Forum Moderators: open

Message Too Old, No Replies

semanticdiscovery/0.2

has problems with robots.txt...or a forged UA

         

WebJoe

7:40 am on Oct 13, 2003 (gmt 0)

10+ Year Member



the mentioned bot (full UA: semanticdiscovery/0.2(http*//www.semanticdiscovery.com/sd/robot.html)) belongs to a service provider. In the mentioned page they state that they will obey robots.txt, but today it hit my trap

Extract from my robots.txt:

User-agent: *
Disallow: /bots/

and what my logs recorded:

2003-10-13 07:07:38 68.166.53.158 - xxx.yyy.xxx.zzz 80 GET /robots.txt - 206 semanticdiscovery/0.2(http://www.semanticdiscovery.com/sd/robot.html) -

5 minutes and a couple of GETs later

2003-10-13 07:12:10 68.166.53.158 - xxx.yyy.xxx.zzz 80 GET /bots/trap.asp - 200 semanticdiscovery/0.2(http://www.semanticdiscovery.com/sd/robot.html) -

I wasn't able to verify the IP, it resolves to a US west coast-based ISP, and semanticdiscovery.com has w NY-based ISPs IP.

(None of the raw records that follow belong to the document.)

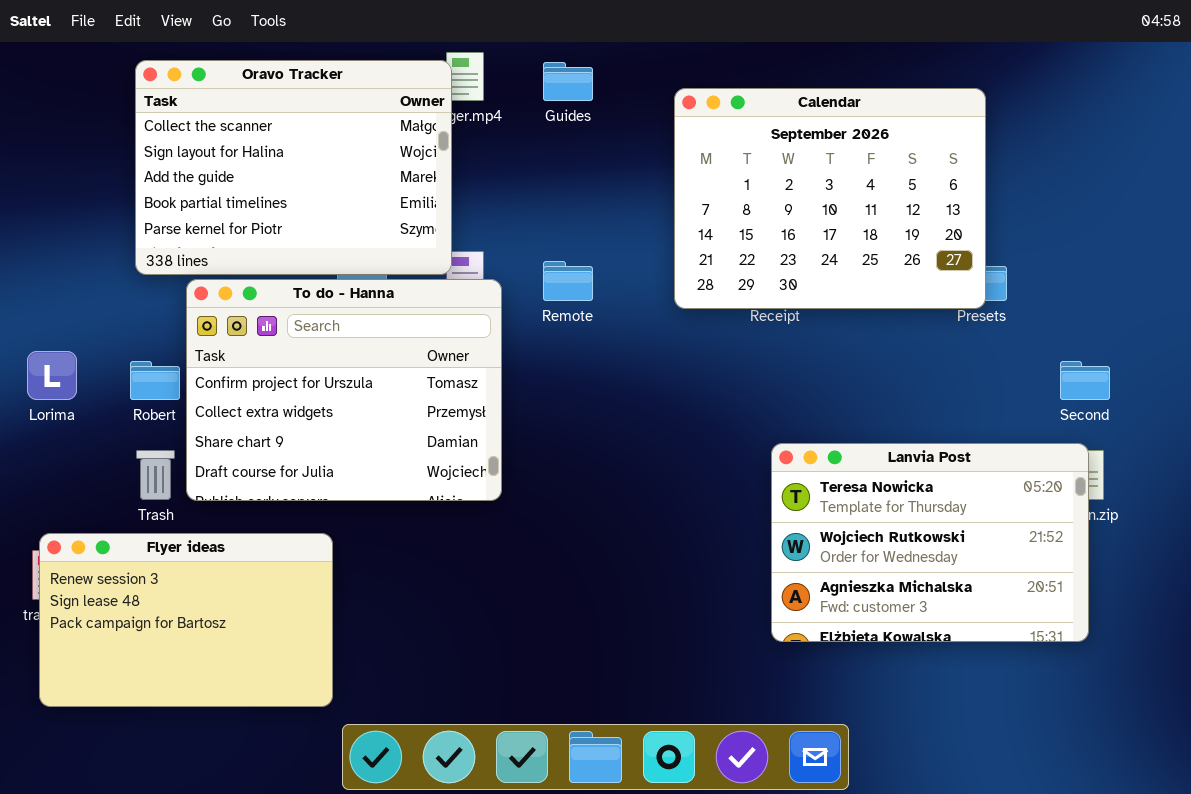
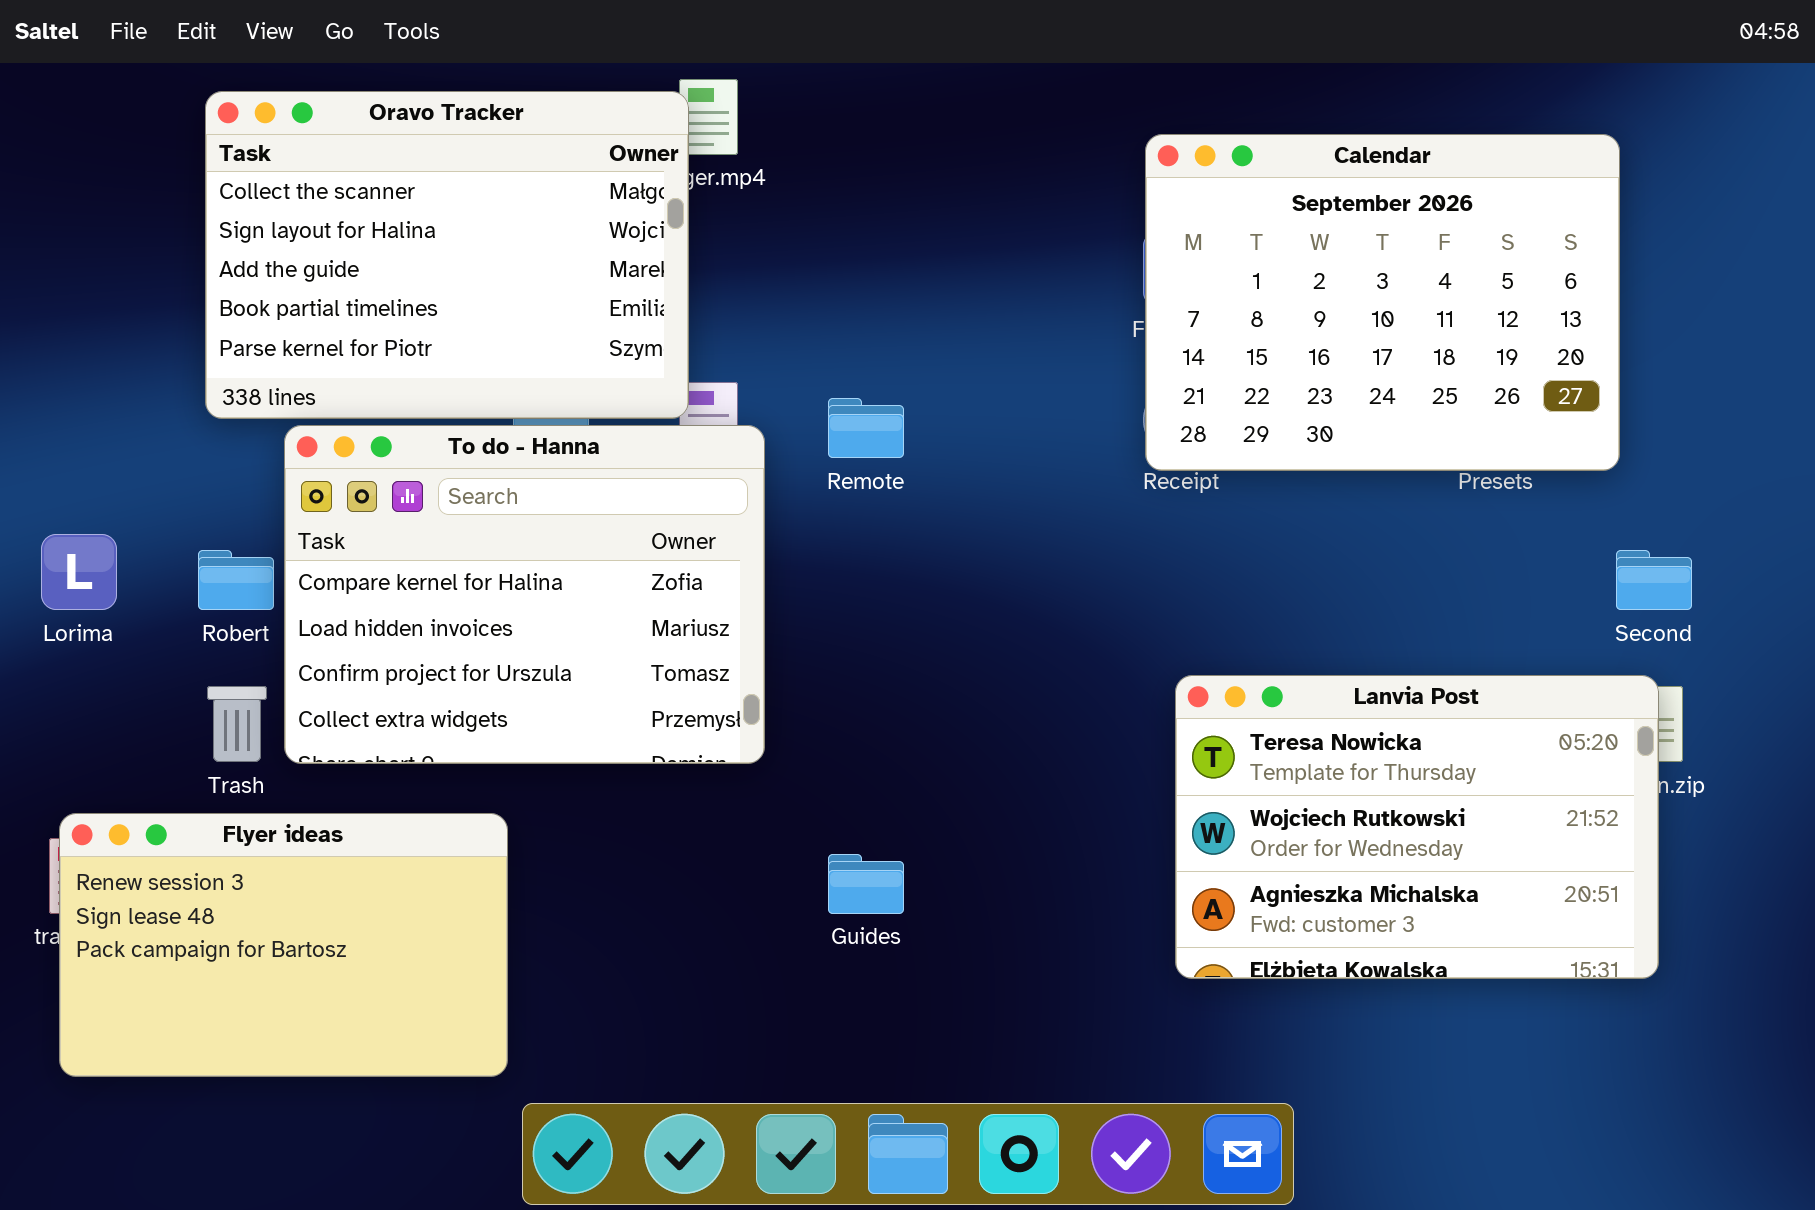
Guides: [543,62,593,101] -> [828,854,904,914], moved
Calendar: [674,88,986,309] -> [1145,134,1620,471], moved
To do - Hanna: [186,279,502,501] -> [284,425,765,764], scrolled up 2 rows

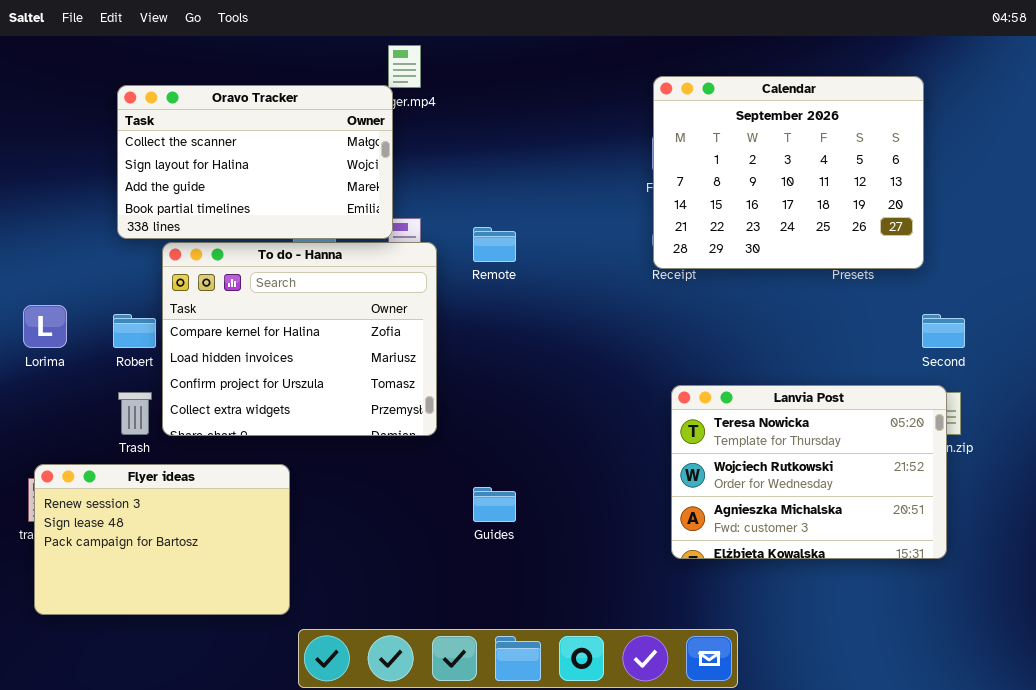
Oravo Tracker: [205,91,689,419] -> [117,85,393,239], resized

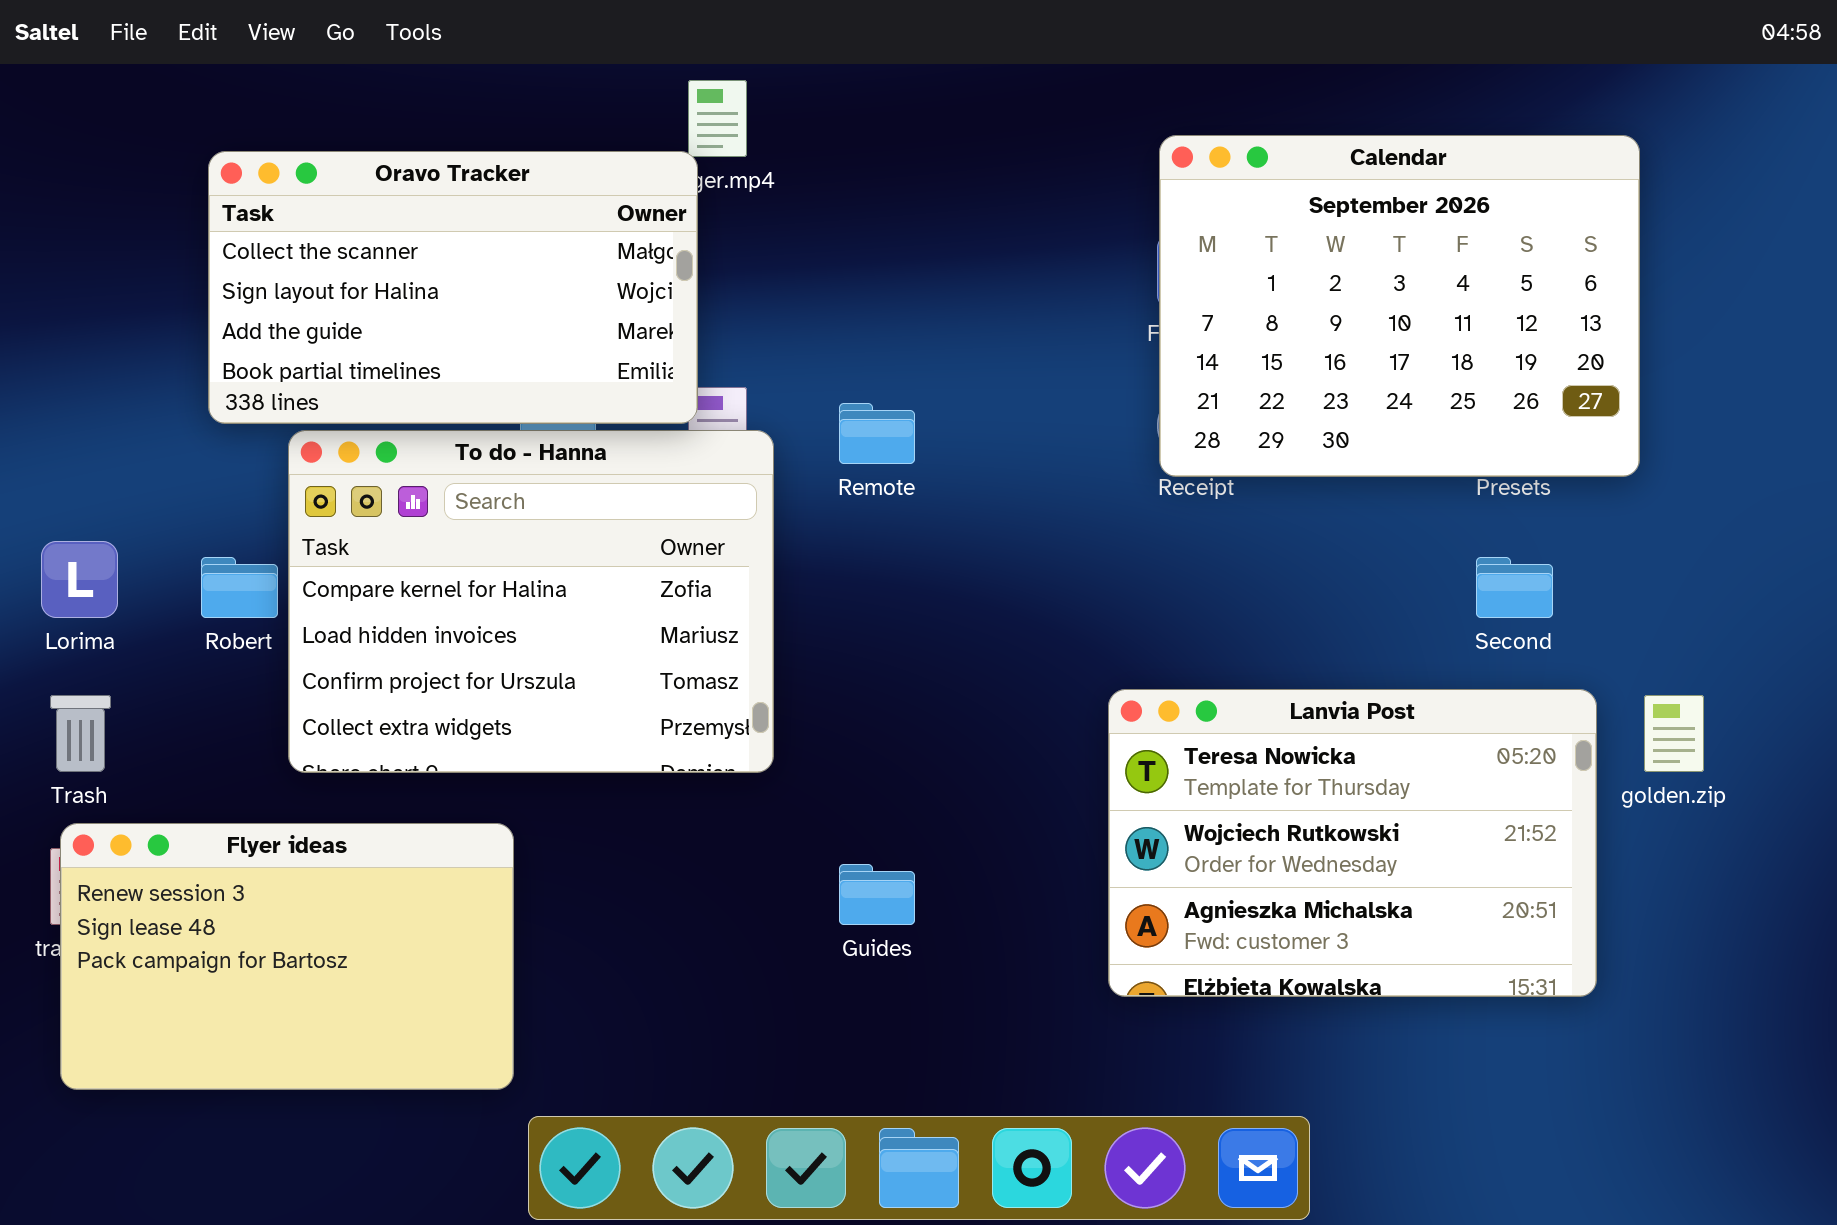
Second: [922,314,965,348] -> [1476,557,1553,618], moved
Lanvia Post: [671,385,947,559] -> [1108,689,1597,997], moved
Trash: [118,392,152,435] -> [50,695,111,772], moved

So my question is: Is the UA forged or not? Has anybody seen this before?

WebJoe

7:50 am on Oct 13, 2003 (gmt 0)

10+ Year Member



Stupid Q, older post 1732 [webmasterworld.com] and others.

So, still the same problem...not totally comlying with robots.txt

WebJoe

8:04 pm on Oct 13, 2003 (gmt 0)

10+ Year Member



after posting here I sent an email to semantic and got a promising reply:
Wow, *WebJoe*, I apologize for that! Something seems to have gone wrong our robot's behavior -- thanks a lot for pointing this out to us so we can get it fixed. And yes, that IP is one of ours, so nobody has hijacked our robot.

Thanks,
Nancy *Qwerty*
Semantic Discovery

I assume that Nancy is sleddogcafe [webmasterworld.com]

but after reading all the threads here about that topic I decided to keep it banned. Plus my experience tells me that problems like this aren't always real bugs but features and don't get fixed as quickly as promised.

[edit reason: anonymized (*)]